Alors, ces jeunes débutent aujourd’hui, Alors on les imagine 18 20 ans, 25 ans pour certains. Comment, si vous étiez à leur place, vous construiriez votre vie ?

Philippe Douste-Blazy
D’abord, je crois que ici, il n’y a rien de mieux que les jeunes qui sont ouverts aux autres, c’est à dire qu’il ne faut pas avoir peur des autres. Il faut au contraire se potentialiser les uns les autres. Alors évidemment, souvent, vous tombez de l’arbre lorsque vous faites ça, parce que vous donnez et parfois vous tombez sur des gens qui ne sont pas, qui ne sont pas au niveau de votre générosité.

Et plus vous êtes généreux, plus vous recevez. Et je pense qu’il ne faut pas jouer petit. Il faut jouer grand. Il faut avoir de grandes ambitions parce que l’orgueil est une chose, l’ambition en est une autre. L’ambition n’est pas un défaut. L’orgueil en est un, la fierté à trop haut niveau, c’est peut être un défaut, bien que la fierté est une bonne chose mais poussée très haut, ça peut être de l’orgueil.

Valérie Sauvage
On va dire que l’ego est le danger.

Philippe Douste-Blazzy
Voilà, alors c’est très difficile parce que bien évidemment, plus vous montez et en tout cas, moi, ça m’est arrivé, plus vous montez, plus, même si vous n’avez pas d’ego naturellement, comme moi, vous finissez par en eavoir un. Et vous finissez par ne plus savoir exactement parce que vous avez des positions très fortes de la société, vous finissez quand même par vous habituer à une certaine vie, une facilité, à un certain élitisme, et c’est là où il faut justement arrêter. C’est ce qui est bien d’ailleurs dans la démocratie, c’est que le système vous permet pas de rester à vie en haut. Mais je pense que quand on est entrepreneur, il faut avoir peur de rien, prendre des risques, écouter les autres et savoir s’entourer. Je pense que s’entourer c’est peut être la chose la plus importante.

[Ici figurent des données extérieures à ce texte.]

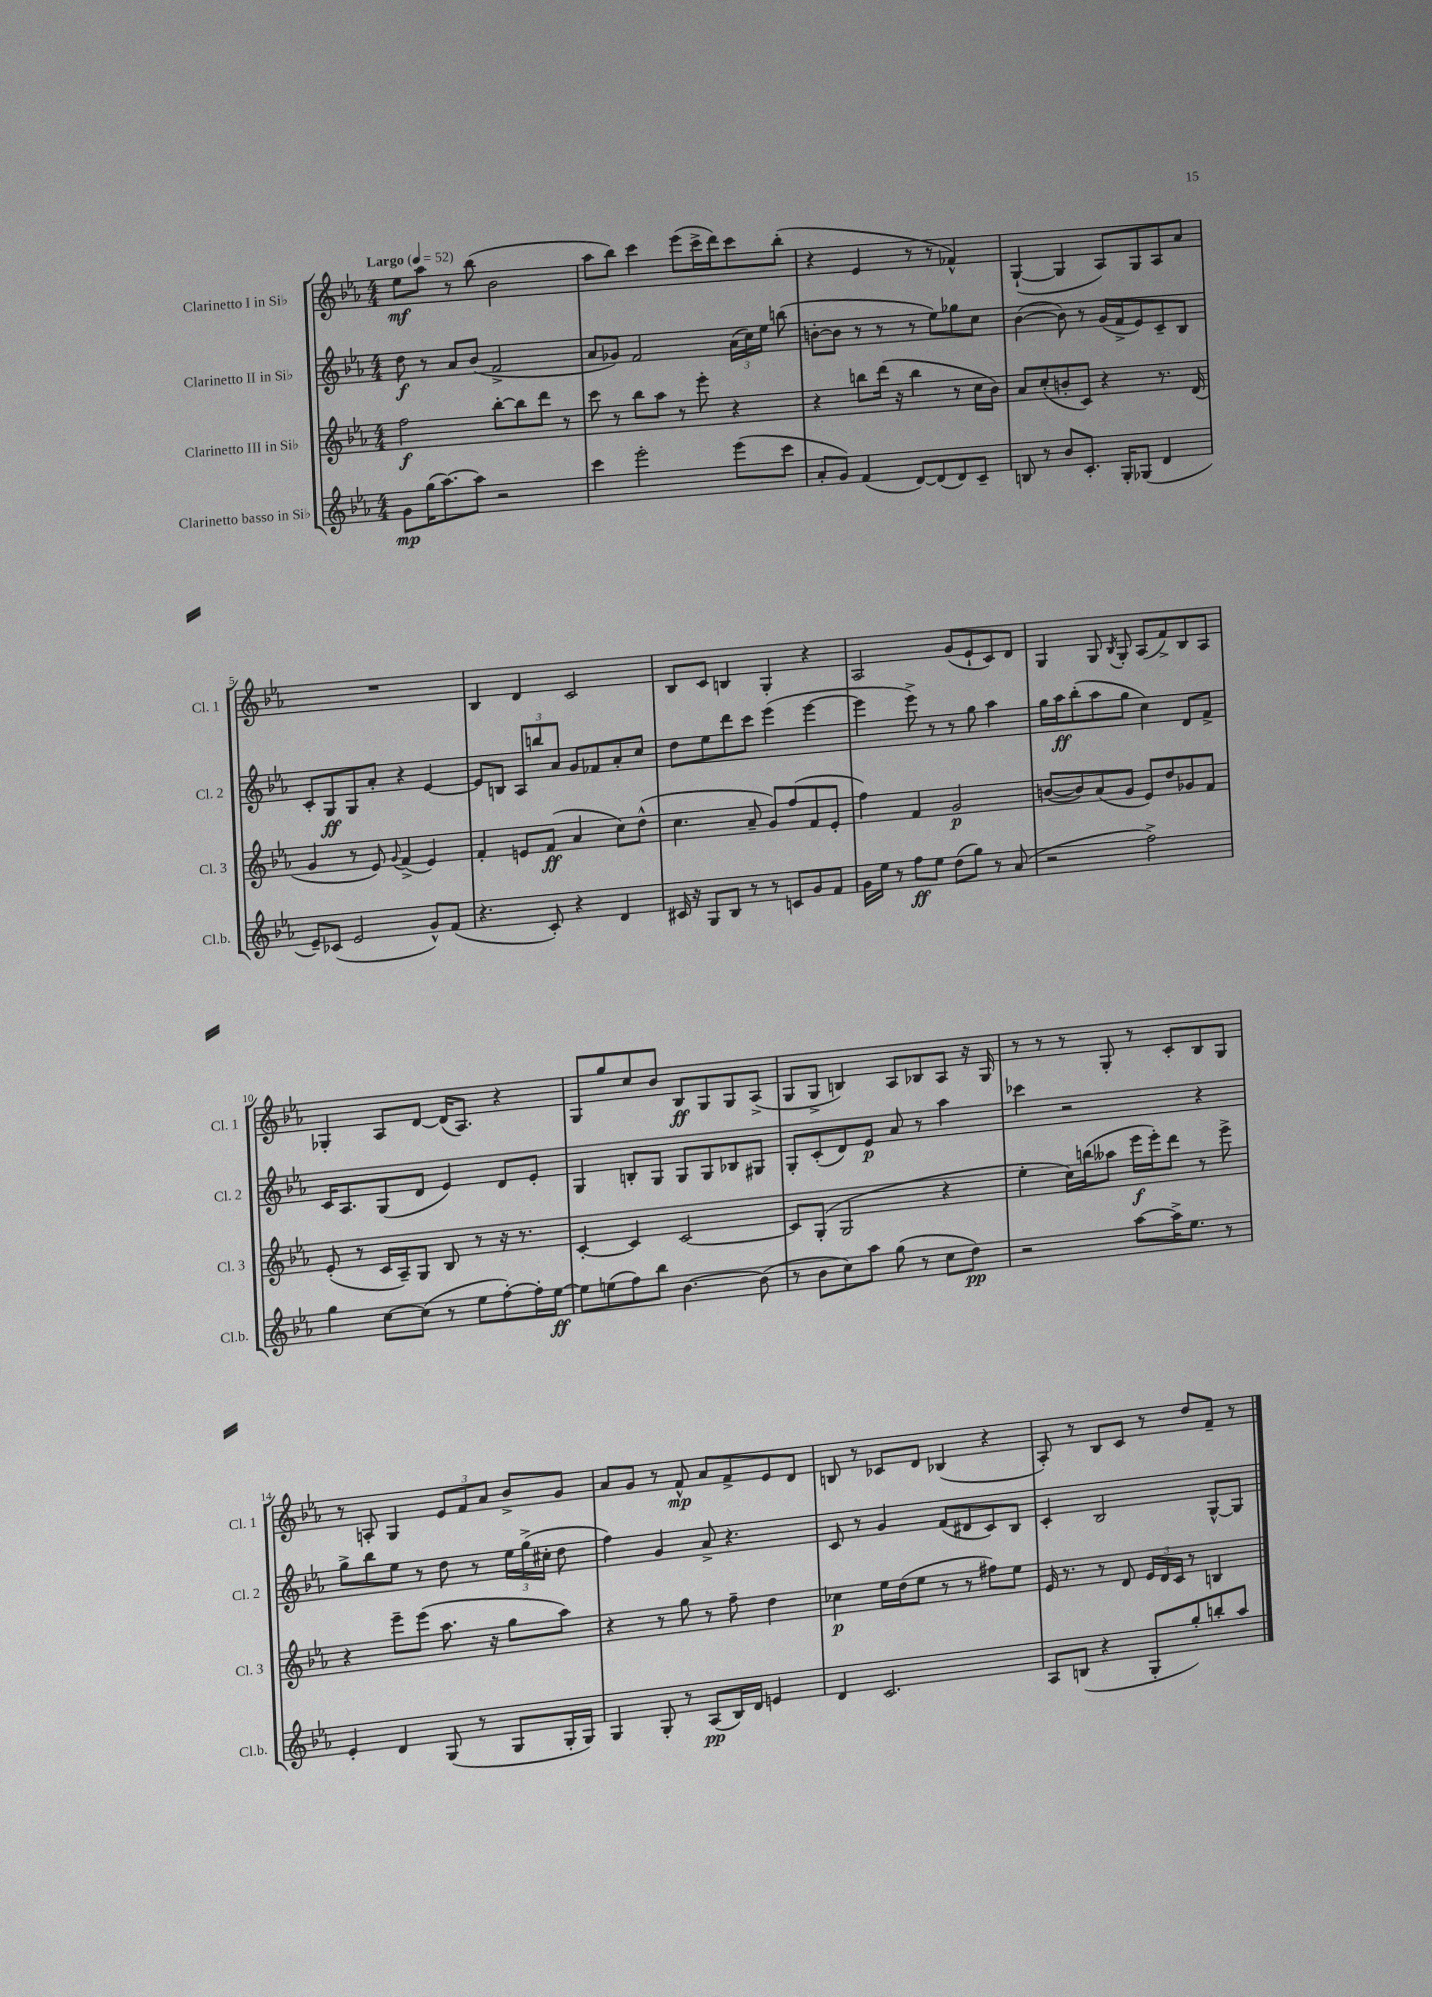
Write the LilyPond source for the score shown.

<<
\new StaffGroup <<
\new Staff = "s0" \with { instrumentName = "Clarinetto I in Sib" shortInstrumentName = "Cl. 1" } {
    \clef treble \key ees \major \numericTimeSignature \time 4/4 \tempo "Largo" 4 = 52
    \autoBeamOff ees''8[\mf aes''8] r8 bes''8( bes'2 |
    aes''8[ bes''8]) c'''4 ees'''8[( c'''16-> d'''16) c'''8 bes''8]-.( |
    r4 ees'4 r8 r8 fes'4-^) |
    g4~-!( g4 aes8[) g8 aes8 aes'8] |
    R1 |
    bes4 d'4 c'2 |
    bes8[ c'8] b4 g4-. r4 |
    aes2 g'8[( ees'8-! c'8) d'8] |
    g4 g8 \acciaccatura { bes8 } g8-. aes8[( f'8->) bes8 aes8] |
    ges4-. aes8[ d'8]~ d'16[( aes8.]) r4 |
    g8[ g''8 c''8 bes'8] bes8[\ff g8 g8 aes8]->( |
    g8[ g8]-> b4) aes8[ bes8 aes8] r16 g16 |
    r8 r8 r8 g8-. r8 c'8[-. bes8 g8] |
    r8 a8-. g4 \tuplet 3/2 { ees'8[ f'8 aes'8] } bes'8[-> g'8] |
    aes'8[ g'8] r8 f'8-^\mp aes'8[ f'8-> ees'8 d'8] |
    b8 r8 ces'8[ d'8] bes4( r4 |
    aes8-.) r8 bes8[ c'8] r8 d''8[ f'8]-- r8 \bar "|." |
}
\new Staff = "s1" \with { instrumentName = "Clarinetto II in Sib" shortInstrumentName = "Cl. 2" } {
    \clef treble \key ees \major \numericTimeSignature \time 4/4
    \autoBeamOff d''8\f r8 aes'8[ bes'8]( f'2-> |
    aes'8[ ges'8]) f'2 \tuplet 3/2 { aes'16[( c''16) ees''16] } b''8( |
    b'8[~-. b'8] r8 r8 r8 ees''8[) ges''8 c''8] |
    bes'4~( bes'8) r8 g'16[( f'16-> ees'8) c'8-- bes8] |
    c'8[-. g8\ff g8 aes'8]-. r4 ees'4~ |
    ees'8[ b8] \tuplet 3/2 { aes8[ b''8 aes'8] } g'8[ fes'8 aes'8-. c''8] |
    d''8[ ees''8 d'''8 c'''8] ees'''4( ees'''4~ |
    ees'''4 ees'''8->) r8 r8 g''8 aes''4 |
    g''16[ aes''16\ff bes''8-.( aes''8 g''8] c''4) d'8[ f'8]-> |
    c'16[ aes8. g8( d'8] ees'4) d'8[ ees'8]-. |
    g4 b8[-. g8] g8[ g8 bes8 gis8] |
    g8[-. c'8-.( d'8) ees'8]\p aes'8 r8 aes''4 |
    ces'''4 r2 r4 |
    g''8[-> bes''8 ees''8] r8 d''8 r8 \tuplet 3/2 { ees''16[ g''16->( cis''16]-. } d''8 |
    f''4) g'4 aes'8-> r4. |
    c'8 r8 g'4 f'8[( dis'8 c'8) bes8] |
    c'4-. bes2 g8[~-^ g8] \bar "|." |
}
\new Staff = "s2" \with { instrumentName = "Clarinetto III in Sib" shortInstrumentName = "Cl. 3" } {
    \clef treble \key ees \major \numericTimeSignature \time 4/4
    \autoBeamOff f''2\f bes''8[~-. bes''8 d'''8] r8 |
    c'''8 r8 bes''8[ aes''8] r8 ees'''8-. r4 |
    r4 b''8[ d'''16]( r16 b''4 r8 c''16[ bes'16]) |
    aes'8[ c''8-.( b'8-. c'8]) r4 r8. d'16( |
    g'4 r8 ees'8) \appoggiatura { g'8 } f'4->( ees'4) |
    f'4-. e'8[ f'8]\ff( aes'4 c''8[) d''8]-^( |
    c''4. aes'8-- g'8[) f''8( f'8 ees'8]-. |
    f''4) f'4 g'2\p |
    b'8[~( b'8) aes'8( g'8] ees'8[) d''8 ges'8 f'8] |
    ees'8-.( r8 c'16[ aes16--) g8] bes8 r8 r16 r8. |
    c'4~-. c'4 c'2~ |
    c'8[ g8]-.( g2 r4 |
    ees''4-. c''16[) b''16( aeses''8] ees'''16[\f ees'''16-.) d'''8] r8 ees'''8-> |
    r4 ees'''8[-- ees'''8]( aes''8. r16 g''8[ aes''8]) |
    r4 r8 g''8 r8 f''8-- d''4 |
    ces''4\p ees''16[ d''16( ees''8] r8 r8 fis''8[) ees''8] |
    ees'16 r8. r8 d'8 \tuplet 3/2 { ees'16[ d'16 c'16] } r8 b4 \bar "|." |
}
\new Staff = "s3" \with { instrumentName = "Clarinetto basso in Sib" shortInstrumentName = "Cl.b." } {
    \clef treble \key ees \major \numericTimeSignature \time 4/4
    \autoBeamOff g'8[\mp g''16( aes''8.~) aes''8] r2 |
    c'''4 ees'''2-. ees'''8[( c'''8] |
    aes'8[-. g'8]) f'4( d'8[~) d'8( d'8) c'8]-- |
    b8 r8 bes'8[ c'8.]-. g16[-. ges8]( d'4 |
    ees'8[--) ces'8]( ees'2 g'8[-^) f'8]( |
    r4. c'8-.) r4 d'4 |
    cis'16 r16 g8[ bes8] r8 r8 c'8[ g'8 f'8] |
    g'16[ ees''16] r8 f''8[\ff ees''8] d''8[( g''8]) r8 aes'8( |
    r2 f''2->) |
    g''4 c''8[~ c''8]( r8 ees''8[ f''8~-.) f''16-. ees''16]~\ff |
    ees''8[ e''8( f''8) bes''8] bes'4.~ bes'8( |
    r8 bes'8[ c''8) aes''8] g''8( r8 c''8[ d''8]\pp) |
    r2 aes''8[~ aes''16-> ees''8.] r8 |
    ees'4-. d'4 g8( r8 g8[ g16-. g16]) |
    g4 g8-. r8 aes8[\pp( bes16) d'16] e'4 |
    d'4 c'2. |
    aes8[ b8]( r4 g8[-. g''8-.) b''8-. aes''8] \bar "|." |
}
>>
>>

Croire qu’on a raison tout seul est une erreur monstrueuse. S’entourer, respecter les gens avec qui on travaille, les garder longtemps. Moi, vous savez, je me méfie toujours des gens qui viennent me voir en disant voilà, je veux tel poste de directeur. Et puis je regarde le cv, et il me dit mais regardez Monsieur, je suis passé là la la la la et là… Là c’est trop. Ça veut dire qu’ils ne sont restés que deux ans quelque part. Quelqu’un qui ne reste que deux ans quelque part. Moi, je m’en méfie parce que je pense que quelqu’un qui est resté dix ans avec quelqu’un, ça veut dire qu’il est capable de travailler dans la durée avec quelqu’un et travailler dans la durée avec quelqu’un. C’est un signe qui ne trompe pas.